──────── Bereitgestellter Text
Es gibt halt dann keine Schanklizenz. Aber nachdem es ja nur ums Rauchen geht…
Die CSU hat zuviele Fehler gemacht:
SZ, 02.07.10, „Auch Bayern hatte eigentlich ein sehr klares Rauchergesetz, ohne jede Ausnahme. Es war das strengste Rauchergesetz in Deutschland. Als das Bundesverfassungsgericht die Rauchverbote in anderen Bundesländern wegen der Ungleichbehandlung von Gaststätten kippte, erklärte es dieses strenge, klare, bayerische Rauchergesetz für vorbildlich.
Wer verstehen möchte, was seither in Bayern geschehen ist und warum an diesem Sonntag mit einem Volksentscheid noch mal über das vorbildliche Gesetz abgestimmt wird, sollte es sich von Thomas Zimmermann erklären lassen, dem gesundheitspolitischen Sprecher der CSU-Fraktion. Er ist Arzt. Auch Oppositionspolitiker kommen zu ihm, wenn sie ein Rezept brauchen. Erstaunlich ist: Wenn man Thomas Zimmermann auf der schönen Terrasse des Bayerischen Landtages über der Maximilianstraße fragt, welche Fehler die bayerische Staatsregierung in dieser Sache gemacht hat, wiegelt er nicht ab, wie man es von einem Mitglied der Regierungsfraktion erwarten würde. Der CSU-Mann Zimmermann schaut eine Weile hinunter auf die schöne Stadt, dann zählt er seelenruhig die Fehler der CSU an den Fingern seiner linken Hand ab: Erstens, zweitens, drittens, viertens . . .Der erste Fehler war, dass Edmund Stoiber und Franz Müntefering in der Föderalismuskommission und zur Freude der auf Verwirrung und Verzögerung spekulierenden Tabaklobby festgelegt haben: Raucherschutz ist Ländersache.
────────────────
──────── Auszüge der Daten
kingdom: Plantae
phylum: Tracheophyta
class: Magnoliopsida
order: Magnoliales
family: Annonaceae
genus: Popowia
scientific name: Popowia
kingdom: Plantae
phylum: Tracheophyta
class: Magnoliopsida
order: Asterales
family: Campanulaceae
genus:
────────────────
Ziel der Aufgabe :: Schreiben Sie bitte den Text zum bayerischen Rauchergesetz vollständig und wortgetreu ab.

Ergebnis ::
Es gibt halt dann keine Schanklizenz. Aber nachdem es ja nur ums Rauchen geht…
Die CSU hat zuviele Fehler gemacht:
SZ, 02.07.10, „Auch Bayern hatte eigentlich ein sehr klares Rauchergesetz, ohne jede Ausnahme. Es war das strengste Rauchergesetz in Deutschland. Als das Bundesverfassungsgericht die Rauchverbote in anderen Bundesländern wegen der Ungleichbehandlung von Gaststätten kippte, erklärte es dieses strenge, klare, bayerische Rauchergesetz für vorbildlich.
Wer verstehen möchte, was seither in Bayern geschehen ist und warum an diesem Sonntag mit einem Volksentscheid noch mal über das vorbildliche Gesetz abgestimmt wird, sollte es sich von Thomas Zimmermann erklären lassen, dem gesundheitspolitischen Sprecher der CSU-Fraktion. Er ist Arzt. Auch Oppositionspolitiker kommen zu ihm, wenn sie ein Rezept brauchen. Erstaunlich ist: Wenn man Thomas Zimmermann auf der schönen Terrasse des Bayerischen Landtages über der Maximilianstraße fragt, welche Fehler die bayerische Staatsregierung in dieser Sache gemacht hat, wiegelt er nicht ab, wie man es von einem Mitglied der Regierungsfraktion erwarten würde. Der CSU-Mann Zimmermann schaut eine Weile hinunter auf die schöne Stadt, dann zählt er seelenruhig die Fehler der CSU an den Fingern seiner linken Hand ab: Erstens, zweitens, drittens, viertens . . .Der erste Fehler war, dass Edmund Stoiber und Franz Müntefering in der Föderalismuskommission und zur Freude der auf Verwirrung und Verzögerung spekulierenden Tabaklobby festgelegt haben: Raucherschutz ist Ländersache.